Les gouvernements français consacrent de moins en moins de ressources à la protection des droits fondamentaux permettant aux travailleurs d’accéder à des conditions de travail décentes : sans ces garanties, il devient difficile de maintenir un équilibre juste et équitable.
Des droits des travailleurs parmi les moins protégés au monde
Les droits liés au travail figurent parmi ceux qui sont le moins respectés à l’échelle mondiale. Selon le dernier rapport du CIRIGHTS Data Project, la plus grande base de données sur les droits de l’homme, cette situation demeure préoccupante. Depuis 1981, chaque année, cette initiative évalue le respect de 25 droits universellement reconnus par les gouvernements de 195 pays. L’étude est coprésidée par David Cingranelli, professeur de sciences politiques à l’Université de Binghamton, dans l’État de New York.
Un peu de mieux dans certains pays
Où cela va-t-il un peu mieux ? Le rapport publié dans la revue Human Rights Quarterly souligne que la France, la Suède, le Canada, la Nouvelle-Zélande, la Norvège et le Portugal sont les pays où la protection des droits des travailleurs est la plus avancée. À l’opposé, des nations telles que l’Iran, la Syrie, la Corée du Nord, la Chine ou l’Irak sont celles où ces droits sont le plus souvent bafoués. Mais au-delà de ces distinctions géographiques, il reste essentiel de noter que les droits fondamentaux de ceux qui travaillent — notamment celui de se syndiquer et de négocier collectivement — « sont toujours violés dans une certaine mesure », expliquent les chercheurs.
Protéger les bases
« Des recherches précédentes ont montré qu’il est peu probable que les gouvernements protègent efficacement des droits comme le droit à un salaire minimum équitable, la santé et la sécurité sur le lieu de travail, ou encore des limites raisonnables sur les heures de travail (y compris le volontariat pour les heures supplémentaires), sauf si les travailleurs ont la possibilité de se constituer en syndicats indépendants et de négocier collectivement », indique Cingranelli. « En d’autres termes, le droit syndical, le droit à la négociation collective et le droit de faire grève sont des droits dits « passerelles » ou « d’accès » (gateway rights). Lorsqu’ils sont respectés, il est probable que tous les autres droits des travailleurs le soient également. Cependant, à l’échelle mondiale, ces droits d’accès sont en déclin. »
Les dominants ont souvent le dernier mot
Bien que les pays à économie avancée tendent généralement à mieux protéger les droits des travailleurs, les inégalités économiques ne cessent de croître partout, et la mondialisation a accentué la concurrence économique entre nations. En conséquence, certains gouvernements cherchent à séduire les grandes entreprises industrielles, parfois au prix de la détérioration des droits sociaux et syndicaux des travailleurs, lorsque les intérêts des grandes entreprises entrent en conflit avec ceux des salariés.

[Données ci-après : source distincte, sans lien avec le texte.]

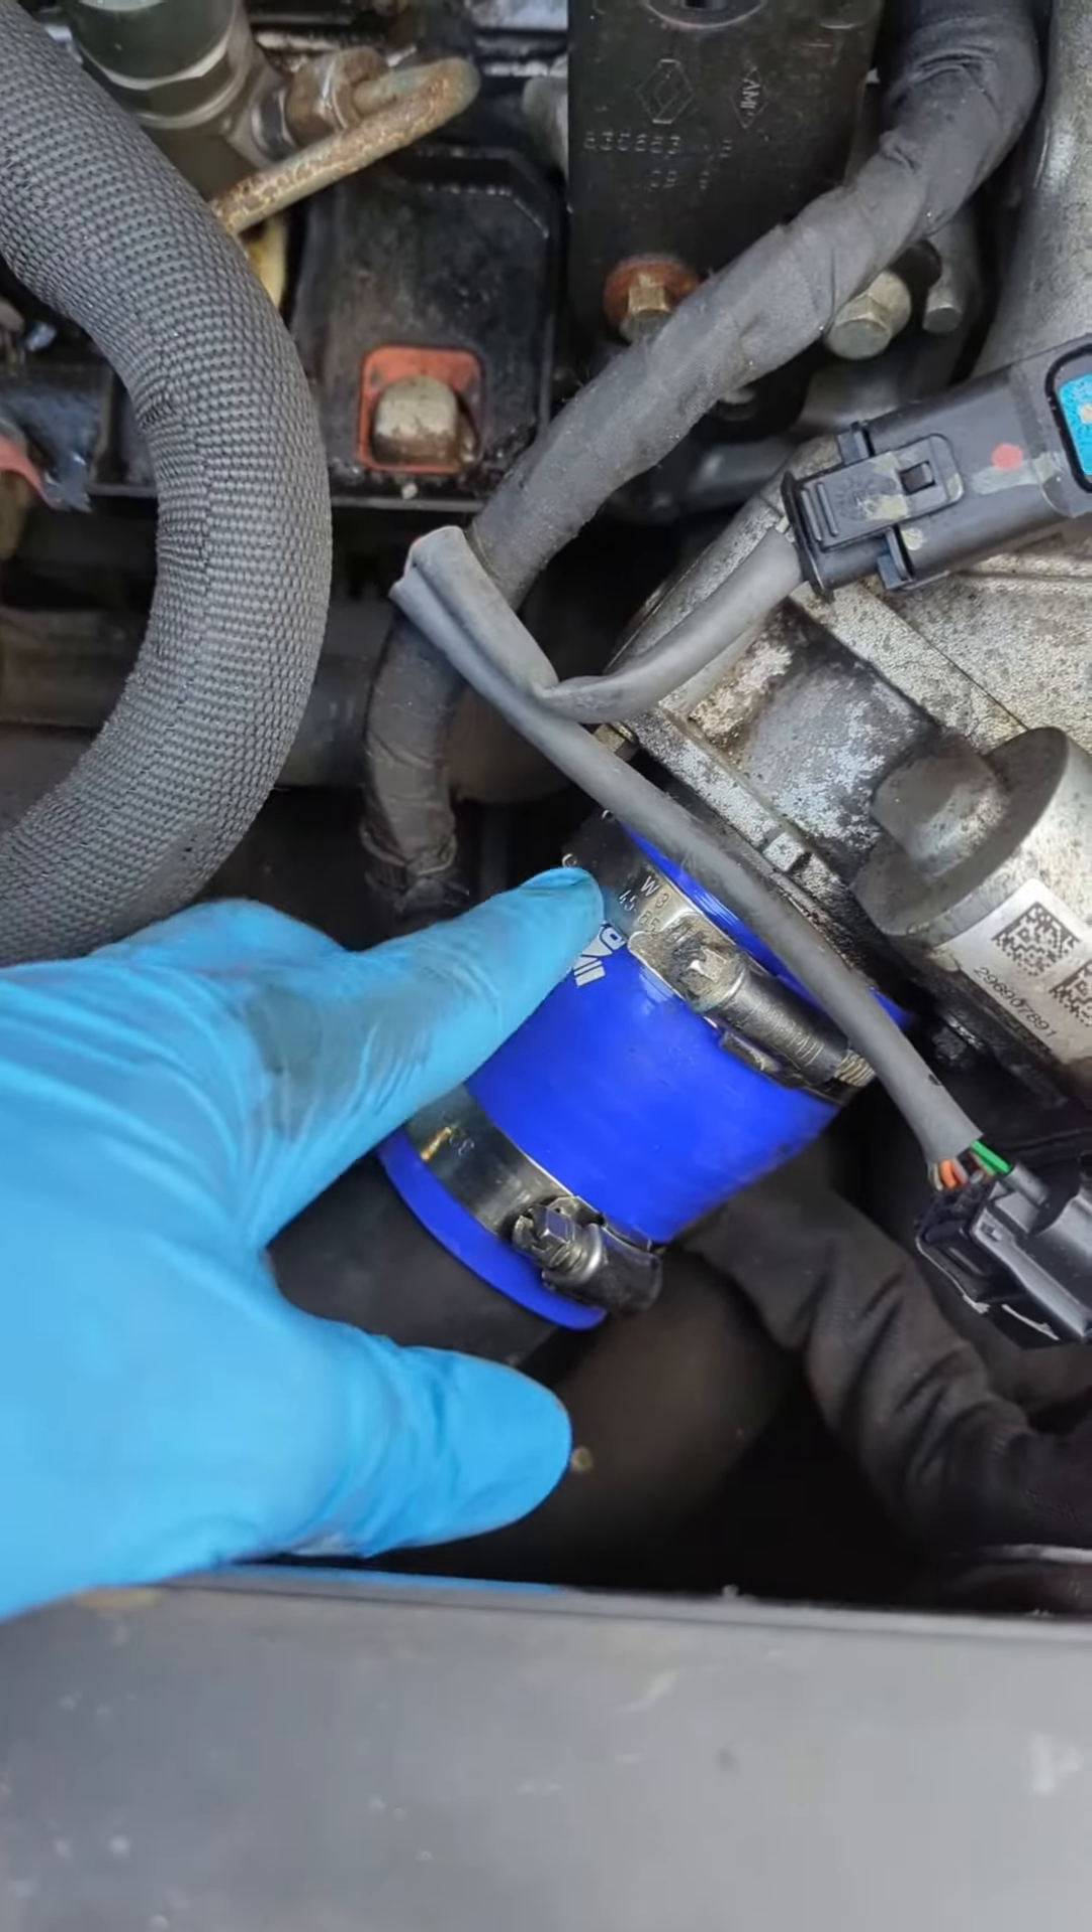Le manchon est installé il est bien serré.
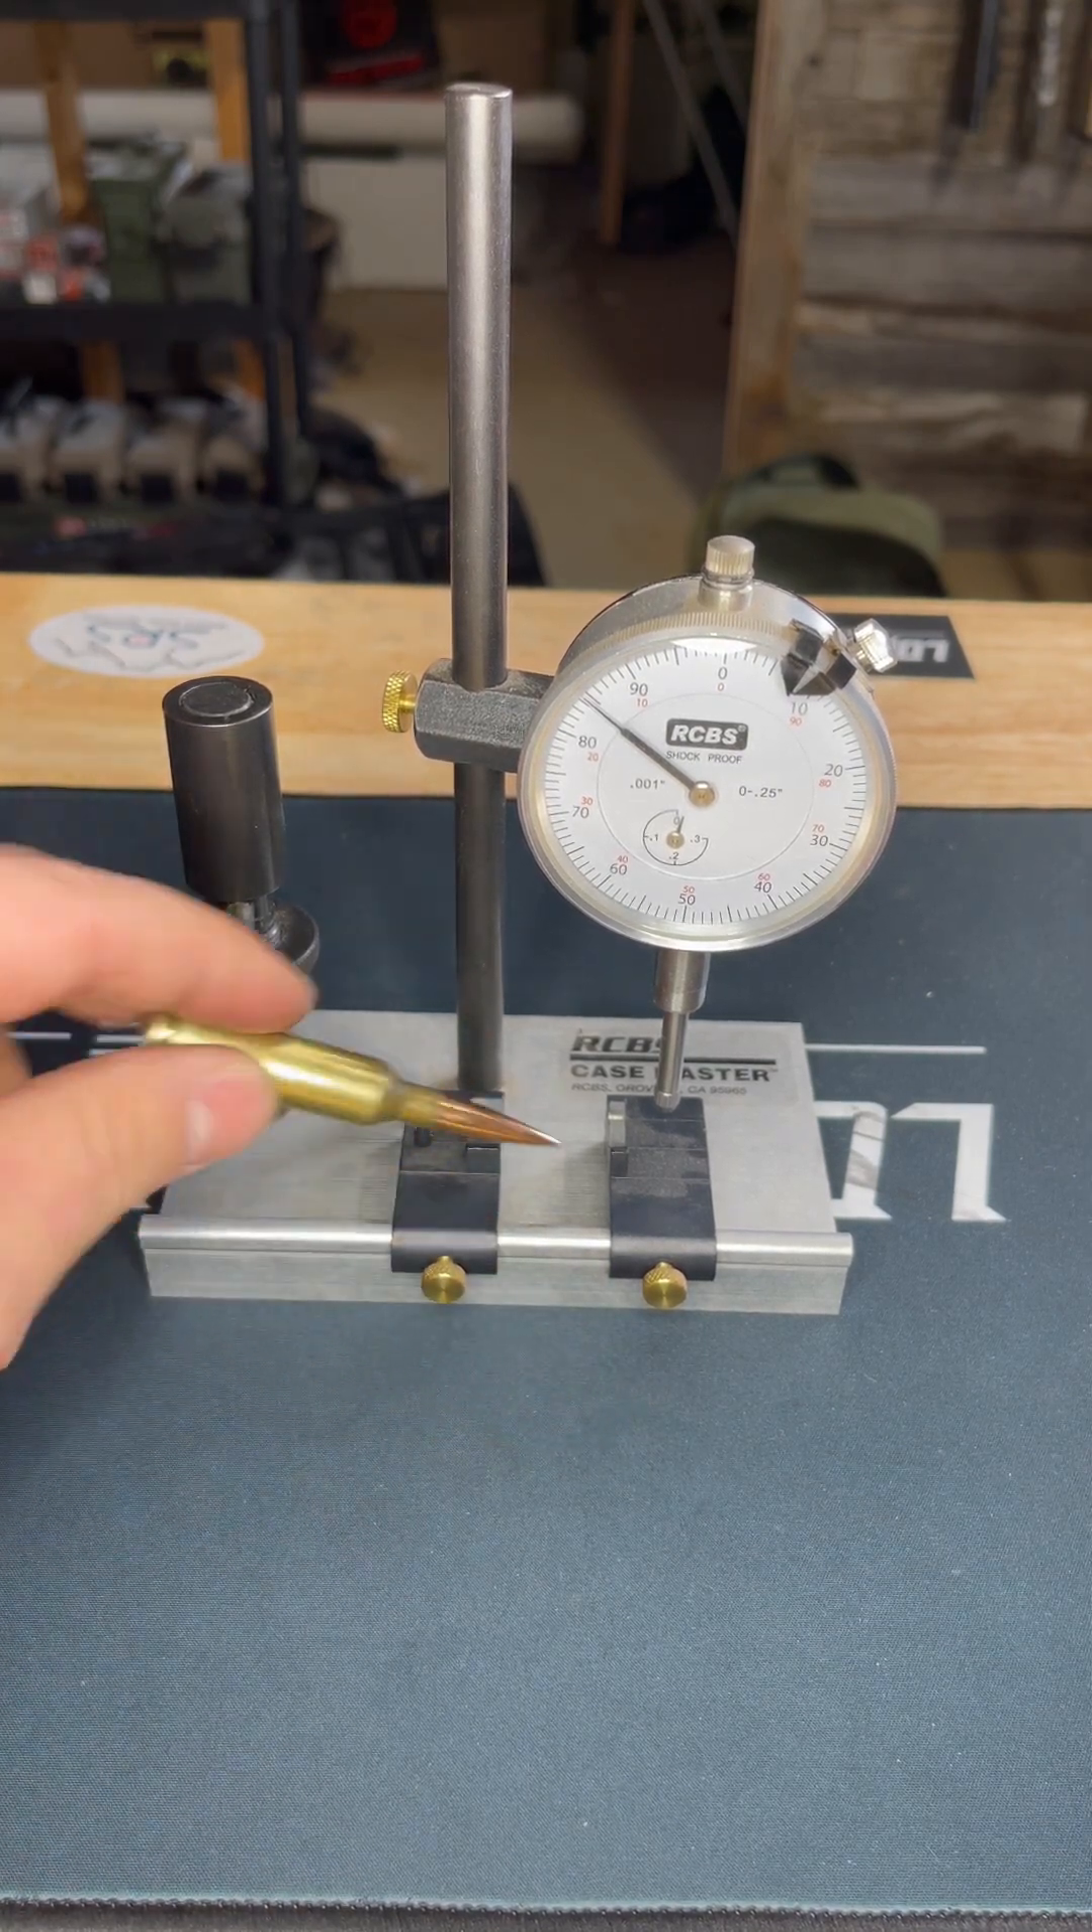So we now have a bullet seated into the cartridge.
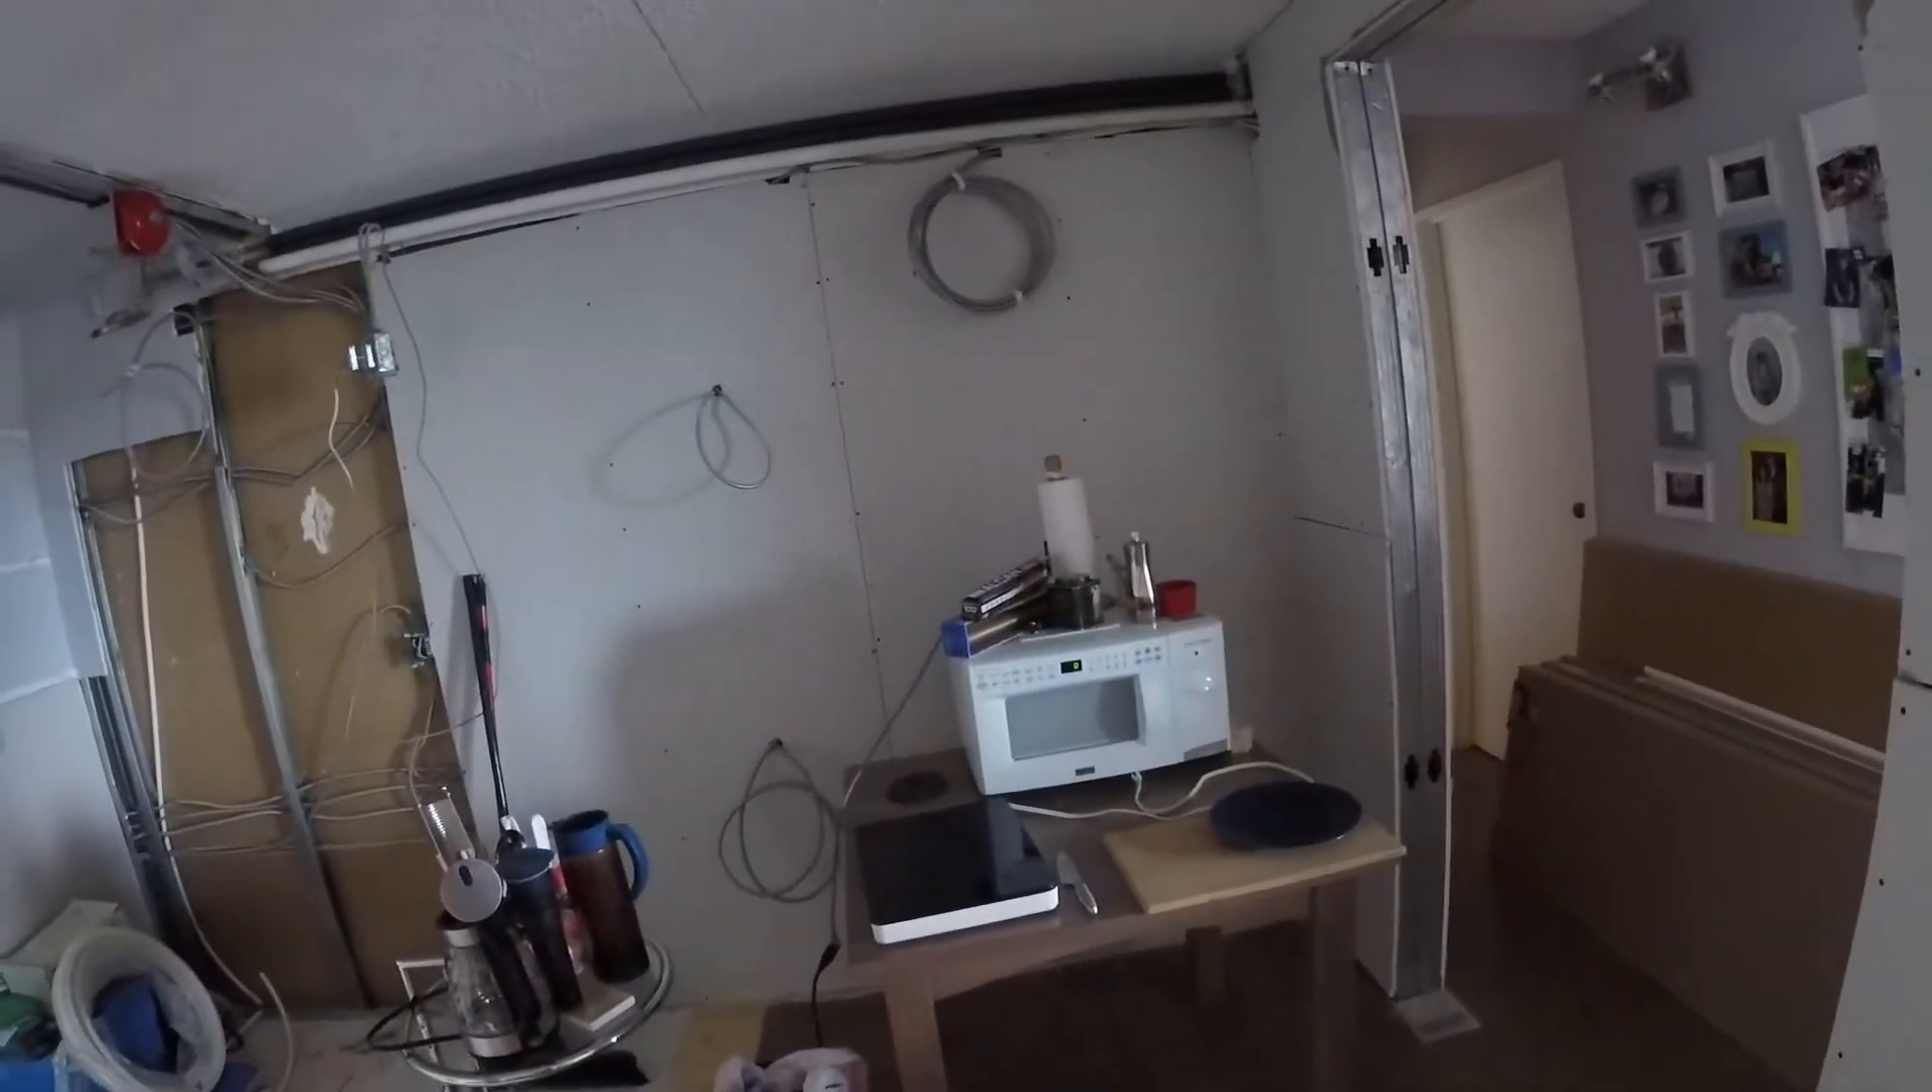And we've already got gyproc back on the walls.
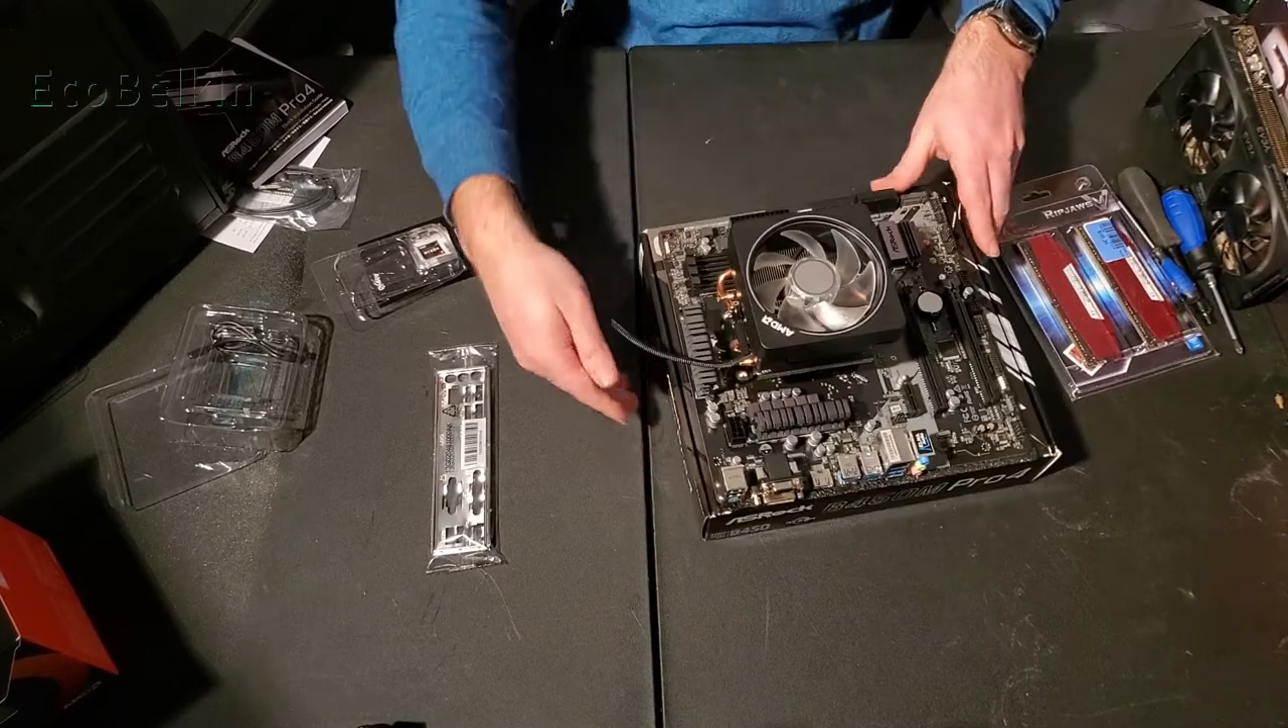So now we have our cooler installed. Makes a handy handle too.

Les enjeux politiques dans les pays en développement
Dans les nations moins développées économiquement, de grands groupes agricoles, pétroliers ou miniers réussissent encore à imposer leur volonté en écrasant la voix des travailleurs, comme cela a été le cas aux États-Unis lors des premières phases de la révolution industrielle. « Et souvent, les dirigeants de ces grandes entreprises préféreraient distribuer la majorité des bénéfices réalisés à leurs actionnaires plutôt qu’aux salariés », précise Cingranelli. Le rôle des gouvernements, ici, est essentiel : ils doivent veiller à ce que la voix des travailleurs soit entendue et prise en compte dans la définition des politiques économiques et sociales. Être en mesure d’écoute et d’action face à ces enjeux reste un défi majeur pour la démocratie moderne.